In the first monetary policy committee (MPC) meeting after the presentation of the Union Budget 2021-22, the Reserve Bank of India (RBI) panel on Friday announced that it has kept repo rate, as well as the reverse repo rate unchanged while maintaining an 'accommodative stance'.
RBI governor Shaktikanta Das announced that the decision was taken unanimously and added that the repo rate was kept unchanged at 4 percent and the reverse repo rate at 3.35 percent. The RBI will be maintaining an accommodative stance "as long as necessary at least through the current financial year to the next year, Das announced.
The central bank also sees the upcoming financial year's GDP growth at 10.5 per cent.
This is the first MPC meeting after the presentation of the Union Budget 2021-22. The six-member MPC headed by RBI Governor Shaktikanta Das meets every two months to analyze the state of the Indian economy and inflation and address the monetary issues in the country. This month, it began the 3-day bi-monthly meeting on Wednesday, February 3.
The repo rate has been cut by a total 115 basis points since March 2020 to cushion the shock from the pandemic, following a 135 bps reduction since beginning of 2019.
Today was the fourth straight time that the central bank chose to hold rates, although falling inflation had given rise to expectations in some quarters that there could be a cut.
CPI inflation in December fell to 4.59 per cent, the first time in nine months that inflation came within the central bank's comfort zone.
Centre's gross market borrowing is estimated at Rs 12 lakh crore, Das said. Reserve money rose by 14.5 per cent year on year on January 29 led by currency demand; Money supply grew by 12.5 per cent on January 15, he added.

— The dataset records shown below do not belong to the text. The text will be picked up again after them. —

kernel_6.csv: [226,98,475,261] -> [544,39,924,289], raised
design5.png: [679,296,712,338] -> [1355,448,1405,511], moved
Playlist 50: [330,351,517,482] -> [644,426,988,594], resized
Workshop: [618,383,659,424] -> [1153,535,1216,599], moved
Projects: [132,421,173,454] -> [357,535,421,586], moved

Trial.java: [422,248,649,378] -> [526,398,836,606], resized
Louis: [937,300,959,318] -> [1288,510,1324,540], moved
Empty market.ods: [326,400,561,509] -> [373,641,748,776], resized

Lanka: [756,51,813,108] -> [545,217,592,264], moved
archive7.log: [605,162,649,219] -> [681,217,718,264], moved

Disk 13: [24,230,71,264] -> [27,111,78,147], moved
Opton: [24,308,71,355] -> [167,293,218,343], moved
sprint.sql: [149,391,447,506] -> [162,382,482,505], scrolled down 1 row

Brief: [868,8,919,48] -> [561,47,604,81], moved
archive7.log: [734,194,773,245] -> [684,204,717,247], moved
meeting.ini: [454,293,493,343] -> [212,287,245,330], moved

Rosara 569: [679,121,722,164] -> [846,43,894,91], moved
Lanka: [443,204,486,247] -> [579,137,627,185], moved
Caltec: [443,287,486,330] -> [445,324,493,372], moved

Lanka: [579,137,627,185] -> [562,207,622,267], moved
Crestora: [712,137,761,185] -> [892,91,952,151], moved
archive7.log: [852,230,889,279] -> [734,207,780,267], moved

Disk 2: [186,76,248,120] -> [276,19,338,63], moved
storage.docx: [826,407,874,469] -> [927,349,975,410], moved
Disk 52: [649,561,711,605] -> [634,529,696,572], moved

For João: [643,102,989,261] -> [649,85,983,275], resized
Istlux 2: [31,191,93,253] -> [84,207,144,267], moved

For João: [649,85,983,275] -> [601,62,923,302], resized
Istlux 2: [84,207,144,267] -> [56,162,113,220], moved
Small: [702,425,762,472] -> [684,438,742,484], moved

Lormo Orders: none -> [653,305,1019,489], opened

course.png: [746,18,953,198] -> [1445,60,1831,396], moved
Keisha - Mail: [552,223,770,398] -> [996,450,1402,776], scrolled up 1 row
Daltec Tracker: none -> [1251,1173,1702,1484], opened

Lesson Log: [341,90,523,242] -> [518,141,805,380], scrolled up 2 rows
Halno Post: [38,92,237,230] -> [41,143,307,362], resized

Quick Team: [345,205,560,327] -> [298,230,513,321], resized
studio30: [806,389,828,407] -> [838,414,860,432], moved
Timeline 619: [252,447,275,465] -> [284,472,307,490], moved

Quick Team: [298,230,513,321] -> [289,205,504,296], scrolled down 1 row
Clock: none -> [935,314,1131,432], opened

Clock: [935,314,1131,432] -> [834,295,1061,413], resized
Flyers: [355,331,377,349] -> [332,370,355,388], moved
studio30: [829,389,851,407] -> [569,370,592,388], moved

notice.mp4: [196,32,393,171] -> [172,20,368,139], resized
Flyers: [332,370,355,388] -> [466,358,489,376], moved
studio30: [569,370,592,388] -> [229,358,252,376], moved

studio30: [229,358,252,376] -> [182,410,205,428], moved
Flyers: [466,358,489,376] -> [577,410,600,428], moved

The central government and RBI have taken several steps to encourage retail investment in government securities.
Das announced that retail investors will now have direct access to participate in Gsec market both primary and secondary through RBI. It's being called Retail Direct.
Till now, investing in government bonds directly was a cumbersome affair for individual retail investors. The only way to do so was through different Gsec or income funds, offered by asset management companies.